In either case, we still don’t know how much we should be paying for this research. I would say that we must first start with figuring out what it would cost an employer to hire an experienced security analyst or engineer, who is then dedicated to this function. According to Payscale.com security specialty pay ranges from $63,000 on the low end to nearly $100,000 per year on the high end. Add to this another 35% for benefits and you have a $135,000 per year experienced employee to spend their entire day collecting information from various websites and other resources. But remember that this person will only work about 40 to 50 hours per week, so what about the rest of that time?
So let’s assume that you have a relief factor .7 (standardized for the private sector) so the number of persons needed for a single position is 1.7 to take into account weekends, vacation and sick time. That said, if you’re going to staff 3 positions to achieve 24×7x365 security research and analysis capabilities, the number of people needed for that team is 5.1 (we’ll round it down to 5) so the total employee cost for a year is $675,000 plus training and education costs.

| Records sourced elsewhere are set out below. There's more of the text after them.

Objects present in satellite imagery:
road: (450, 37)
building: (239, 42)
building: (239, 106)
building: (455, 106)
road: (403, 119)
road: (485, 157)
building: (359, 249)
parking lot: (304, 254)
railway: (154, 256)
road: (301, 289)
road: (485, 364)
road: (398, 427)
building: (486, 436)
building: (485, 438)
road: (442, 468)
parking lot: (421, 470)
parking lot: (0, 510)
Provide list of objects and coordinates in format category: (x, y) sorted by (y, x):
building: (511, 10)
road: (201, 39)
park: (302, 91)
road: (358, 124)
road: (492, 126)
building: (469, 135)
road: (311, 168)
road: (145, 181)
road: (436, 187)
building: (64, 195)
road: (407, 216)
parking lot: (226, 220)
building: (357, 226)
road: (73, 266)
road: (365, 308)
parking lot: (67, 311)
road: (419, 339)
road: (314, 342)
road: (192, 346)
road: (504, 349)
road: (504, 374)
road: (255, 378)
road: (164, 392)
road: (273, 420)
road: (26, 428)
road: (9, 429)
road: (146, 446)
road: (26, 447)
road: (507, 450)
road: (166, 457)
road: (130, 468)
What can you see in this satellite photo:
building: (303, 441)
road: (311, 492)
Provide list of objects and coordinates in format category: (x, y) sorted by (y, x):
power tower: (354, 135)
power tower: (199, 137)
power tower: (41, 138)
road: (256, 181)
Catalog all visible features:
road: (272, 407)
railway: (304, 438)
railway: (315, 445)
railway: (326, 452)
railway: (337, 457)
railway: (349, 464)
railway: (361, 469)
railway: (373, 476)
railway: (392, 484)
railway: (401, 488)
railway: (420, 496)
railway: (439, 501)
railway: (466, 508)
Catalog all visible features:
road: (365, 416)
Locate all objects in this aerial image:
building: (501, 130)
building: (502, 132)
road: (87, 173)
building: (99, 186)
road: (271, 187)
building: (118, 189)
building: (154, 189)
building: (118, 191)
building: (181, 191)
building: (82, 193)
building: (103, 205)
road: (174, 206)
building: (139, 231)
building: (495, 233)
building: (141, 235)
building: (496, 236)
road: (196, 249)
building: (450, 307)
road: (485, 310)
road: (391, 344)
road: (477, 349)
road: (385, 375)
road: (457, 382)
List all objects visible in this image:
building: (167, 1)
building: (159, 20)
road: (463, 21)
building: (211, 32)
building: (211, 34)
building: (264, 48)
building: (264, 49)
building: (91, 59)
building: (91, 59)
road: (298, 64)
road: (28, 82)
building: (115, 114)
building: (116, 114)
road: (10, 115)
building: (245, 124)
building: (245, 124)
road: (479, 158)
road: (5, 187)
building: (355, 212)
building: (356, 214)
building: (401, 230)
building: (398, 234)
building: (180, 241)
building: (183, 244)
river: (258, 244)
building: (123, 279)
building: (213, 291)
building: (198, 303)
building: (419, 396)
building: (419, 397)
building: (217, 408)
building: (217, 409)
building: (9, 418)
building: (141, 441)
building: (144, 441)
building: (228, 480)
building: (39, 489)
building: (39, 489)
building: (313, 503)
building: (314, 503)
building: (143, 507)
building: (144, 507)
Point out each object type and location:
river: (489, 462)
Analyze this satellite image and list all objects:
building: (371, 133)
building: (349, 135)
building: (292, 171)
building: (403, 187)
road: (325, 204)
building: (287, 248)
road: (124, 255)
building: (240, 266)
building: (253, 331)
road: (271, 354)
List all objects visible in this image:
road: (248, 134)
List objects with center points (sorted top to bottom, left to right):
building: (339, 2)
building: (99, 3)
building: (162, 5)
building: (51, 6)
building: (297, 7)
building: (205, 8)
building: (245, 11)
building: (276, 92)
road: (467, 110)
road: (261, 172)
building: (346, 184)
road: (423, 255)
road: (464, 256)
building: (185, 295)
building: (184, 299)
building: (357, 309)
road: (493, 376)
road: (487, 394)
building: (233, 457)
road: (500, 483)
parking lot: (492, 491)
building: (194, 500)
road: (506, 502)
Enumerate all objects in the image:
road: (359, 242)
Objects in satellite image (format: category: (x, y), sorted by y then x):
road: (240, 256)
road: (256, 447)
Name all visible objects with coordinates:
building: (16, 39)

Ok, I know that I’m making some assumptions here and the actual salaries could be higher or lower depending on market, candidate, etc. Also, I’m making the assumption that an organization would require 24×7x365 staff to perform full security research, analysis and monitoring of the threats, vulnerabilities, market factors and geo-political factors that could impact their critical systems and networks. By the way, security research does not refer to the need to manage their security infrastructure for specific, targeted events against their infrastructure.
This brings me back to my initial question. Is there value in holistic, independent security research? Would you pay to have access to this information?
I’m certain there is and I would urge you to consider the following as you consider the value of this information or type of service to your organization.
At a minimum the following information needs to be available to the customer:
• Daily reports on the latest trends, threats, vulnerabilities and other issues that are relevant to the customer’s business or market
• Access to up to the minute threat and vulnerability data that allows an organization to customize and select security information relevant to their infrastructure
• Relevant information that covers not only technical threats and vulnerabilities but also anything specific across markets, geographies or political situations which can be used for an organization to understand the full impact of technical and geo-political events to their organizations
If a research organization can provide this type of information to a customer in a manner that doesn’t compromise their intellectual property or competitive advantage in a marketplace, there is certainly significant value to the customer. I just don’t know how much they would pay for this data. What would you?